All of the data beneath this instruction is to be transcribed word for word.

PROVIDED RECORDS
- - -

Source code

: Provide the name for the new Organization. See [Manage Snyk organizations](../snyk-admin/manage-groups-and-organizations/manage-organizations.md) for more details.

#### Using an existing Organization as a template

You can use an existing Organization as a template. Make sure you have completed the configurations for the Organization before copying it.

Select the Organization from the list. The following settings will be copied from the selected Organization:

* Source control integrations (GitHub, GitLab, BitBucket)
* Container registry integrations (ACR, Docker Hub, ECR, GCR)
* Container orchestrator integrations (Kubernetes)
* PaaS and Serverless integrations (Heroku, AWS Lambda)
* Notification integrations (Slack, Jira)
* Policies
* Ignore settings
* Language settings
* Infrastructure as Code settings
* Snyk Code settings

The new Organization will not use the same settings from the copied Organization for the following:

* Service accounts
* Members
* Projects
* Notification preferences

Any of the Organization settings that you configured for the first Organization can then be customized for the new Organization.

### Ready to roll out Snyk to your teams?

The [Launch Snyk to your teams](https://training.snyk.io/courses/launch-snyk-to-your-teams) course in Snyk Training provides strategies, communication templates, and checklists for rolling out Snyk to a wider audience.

- - -

TASK RESPONSE
Source code

: Provide the name for the new Organization. See [Manage Snyk organizations](../snyk-admin/manage-groups-and-organizations/manage-organizations.md) for more details.

#### Using an existing Organization as a template

You can use an existing Organization as a template. Make sure you have completed the configurations for the Organization before copying it.

Select the Organization from the list. The following settings will be copied from the selected Organization:

* Source control integrations (GitHub, GitLab, BitBucket)
* Container registry integrations (ACR, Docker Hub, ECR, GCR)
* Container orchestrator integrations (Kubernetes)
* PaaS and Serverless integrations (Heroku, AWS Lambda)
* Notification integrations (Slack, Jira)
* Policies
* Ignore settings
* Language settings
* Infrastructure as Code settings
* Snyk Code settings

The new Organization will not use the same settings from the copied Organization for the following:

* Service accounts
* Members
* Projects
* Notification preferences

Any of the Organization settings that you configured for the first Organization can then be customized for the new Organization.

### Ready to roll out Snyk to your teams?

The [Launch Snyk to your teams](https://training.snyk.io/courses/launch-snyk-to-your-teams) course in Snyk Training provides strategies, communication templates, and checklists for rolling out Snyk to a wider audience.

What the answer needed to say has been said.